La danse marquisiennes rythme les excursions. A chaque arrivée du bateau, les femmes chantent « Mave Mai » qui veut dire « bienvenue » en Marquisien, les hommes exécutent la danse du cochon. A Ua Pou, les croisiéristes assistent à des danses marquisiennes sur un tohua, place publique où les anciens habitants de l'île se rassemblaient pour les festivités, les danses, les banquets et les diverses réunions.

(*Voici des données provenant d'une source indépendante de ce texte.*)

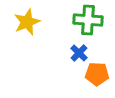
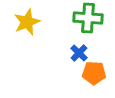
green cross: moved 2 px up
orange pentagon: moved 3 px left, 1 px up
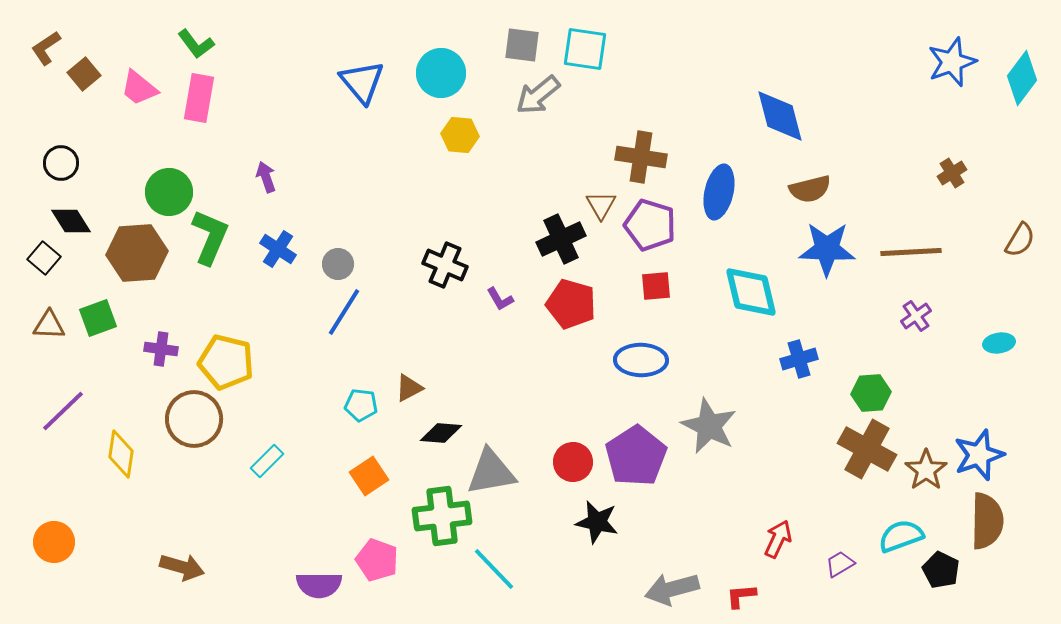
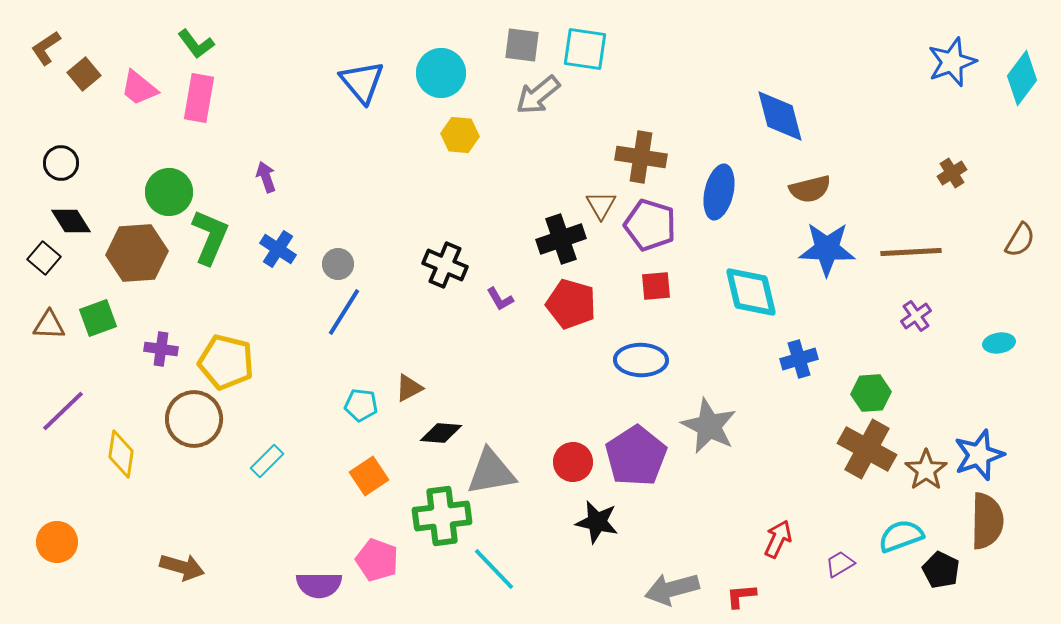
black cross at (561, 239): rotated 6 degrees clockwise
orange circle at (54, 542): moved 3 px right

Ua Pou (© NOEMIE DEBOT-DUCLOYER)

Ua Pou (© NOEMIE DEBOT-DUCLOYER)
L'île la plus attendue par les passagers reste celle d'Hiva Oa, dernière demeure de Jacques Brel et Paul Gauguin, qui y sont enterrés. Le peintre a séjourné à la fin de sa vie sur cette île reculée dans sa « Maison du jouir ». Sa réputation sulfureuse le poursuit toujours. Un musée exposant ses peintures lui est consacré : « Je pars pour être tranquille, pour être débarrassé de l'influence de la civilisation. Je ne veux faire que de l'art simple, pour cela j'ai besoin de me retremper dans la nature vierge », écrivait-il au début du XXIème siècle. Quant à Jacques Brel, il est arrivé par la mer sur son voilier de 19 mètres, l'Askoy II. Ce fut son dernier voyage car, déjà atteint d'un cancer du poumon, le chanteur s'éteint à Hiva Oa en 1978.

(© CPTM)
Depuis quelques années, de plus en plus de bateaux de croisière se rendent dans les eaux marquisiennes. Cette concurrence n'inquiète pas Philippe Wong : « Nous nous sommes posés cette question il y a dix ou quinze ans. Ces navires de croisière permettent de promouvoir les Marquises, ça ne peut être que bénéfique pour nous », commente-t-il, rappelant que l’Aranui 5 propose un voyage unique en son genre, permettant de s’immerger pleinement dans la culture locale et de découvrir des sites uniques. L'aventure du cargo-mixte polynésien n'est donc pas prête de s'arrêter.